(Stored dataset listing)
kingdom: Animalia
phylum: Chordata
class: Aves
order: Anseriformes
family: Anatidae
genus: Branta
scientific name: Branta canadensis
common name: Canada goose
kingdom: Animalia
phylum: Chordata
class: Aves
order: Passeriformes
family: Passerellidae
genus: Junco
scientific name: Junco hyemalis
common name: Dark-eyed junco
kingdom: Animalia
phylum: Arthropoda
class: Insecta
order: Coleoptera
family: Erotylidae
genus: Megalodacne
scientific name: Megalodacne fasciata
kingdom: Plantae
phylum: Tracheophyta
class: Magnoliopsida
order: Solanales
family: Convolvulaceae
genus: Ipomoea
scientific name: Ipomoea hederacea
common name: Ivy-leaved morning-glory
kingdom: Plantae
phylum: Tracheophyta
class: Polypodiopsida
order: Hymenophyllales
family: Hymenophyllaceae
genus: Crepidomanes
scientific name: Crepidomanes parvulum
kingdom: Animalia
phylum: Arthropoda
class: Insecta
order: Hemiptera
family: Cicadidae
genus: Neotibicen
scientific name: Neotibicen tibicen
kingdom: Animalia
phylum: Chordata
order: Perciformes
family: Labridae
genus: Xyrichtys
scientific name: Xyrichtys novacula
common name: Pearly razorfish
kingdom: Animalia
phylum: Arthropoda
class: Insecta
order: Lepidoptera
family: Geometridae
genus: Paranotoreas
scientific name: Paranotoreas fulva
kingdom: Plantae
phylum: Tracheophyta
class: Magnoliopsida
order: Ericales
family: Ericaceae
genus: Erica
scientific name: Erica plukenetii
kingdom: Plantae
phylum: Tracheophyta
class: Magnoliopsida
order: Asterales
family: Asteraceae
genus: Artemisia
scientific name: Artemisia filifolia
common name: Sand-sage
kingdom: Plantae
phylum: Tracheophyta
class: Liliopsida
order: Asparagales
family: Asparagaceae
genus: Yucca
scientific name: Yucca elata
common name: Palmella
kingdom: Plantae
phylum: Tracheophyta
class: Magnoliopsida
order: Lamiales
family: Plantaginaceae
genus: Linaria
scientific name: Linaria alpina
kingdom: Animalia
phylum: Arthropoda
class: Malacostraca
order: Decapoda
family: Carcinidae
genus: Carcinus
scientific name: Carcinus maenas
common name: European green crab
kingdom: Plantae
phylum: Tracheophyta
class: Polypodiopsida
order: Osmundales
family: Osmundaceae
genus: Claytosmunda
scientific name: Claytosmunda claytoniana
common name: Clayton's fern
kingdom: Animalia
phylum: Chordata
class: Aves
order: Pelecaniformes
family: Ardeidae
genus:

*What the exercise asks*.
Write out the entire listing above, line by line, with every word and character left unchanged.

*Exercise response*.
kingdom: Animalia
phylum: Chordata
class: Aves
order: Anseriformes
family: Anatidae
genus: Branta
scientific name: Branta canadensis
common name: Canada goose
kingdom: Animalia
phylum: Chordata
class: Aves
order: Passeriformes
family: Passerellidae
genus: Junco
scientific name: Junco hyemalis
common name: Dark-eyed junco
kingdom: Animalia
phylum: Arthropoda
class: Insecta
order: Coleoptera
family: Erotylidae
genus: Megalodacne
scientific name: Megalodacne fasciata
kingdom: Plantae
phylum: Tracheophyta
class: Magnoliopsida
order: Solanales
family: Convolvulaceae
genus: Ipomoea
scientific name: Ipomoea hederacea
common name: Ivy-leaved morning-glory
kingdom: Plantae
phylum: Tracheophyta
class: Polypodiopsida
order: Hymenophyllales
family: Hymenophyllaceae
genus: Crepidomanes
scientific name: Crepidomanes parvulum
kingdom: Animalia
phylum: Arthropoda
class: Insecta
order: Hemiptera
family: Cicadidae
genus: Neotibicen
scientific name: Neotibicen tibicen
kingdom: Animalia
phylum: Chordata
order: Perciformes
family: Labridae
genus: Xyrichtys
scientific name: Xyrichtys novacula
common name: Pearly razorfish
kingdom: Animalia
phylum: Arthropoda
class: Insecta
order: Lepidoptera
family: Geometridae
genus: Paranotoreas
scientific name: Paranotoreas fulva
kingdom: Plantae
phylum: Tracheophyta
class: Magnoliopsida
order: Ericales
family: Ericaceae
genus: Erica
scientific name: Erica plukenetii
kingdom: Plantae
phylum: Tracheophyta
class: Magnoliopsida
order: Asterales
family: Asteraceae
genus: Artemisia
scientific name: Artemisia filifolia
common name: Sand-sage
kingdom: Plantae
phylum: Tracheophyta
class: Liliopsida
order: Asparagales
family: Asparagaceae
genus: Yucca
scientific name: Yucca elata
common name: Palmella
kingdom: Plantae
phylum: Tracheophyta
class: Magnoliopsida
order: Lamiales
family: Plantaginaceae
genus: Linaria
scientific name: Linaria alpina
kingdom: Animalia
phylum: Arthropoda
class: Malacostraca
order: Decapoda
family: Carcinidae
genus: Carcinus
scientific name: Carcinus maenas
common name: European green crab
kingdom: Plantae
phylum: Tracheophyta
class: Polypodiopsida
order: Osmundales
family: Osmundaceae
genus: Claytosmunda
scientific name: Claytosmunda claytoniana
common name: Clayton's fern
kingdom: Animalia
phylum: Chordata
class: Aves
order: Pelecaniformes
family: Ardeidae
genus:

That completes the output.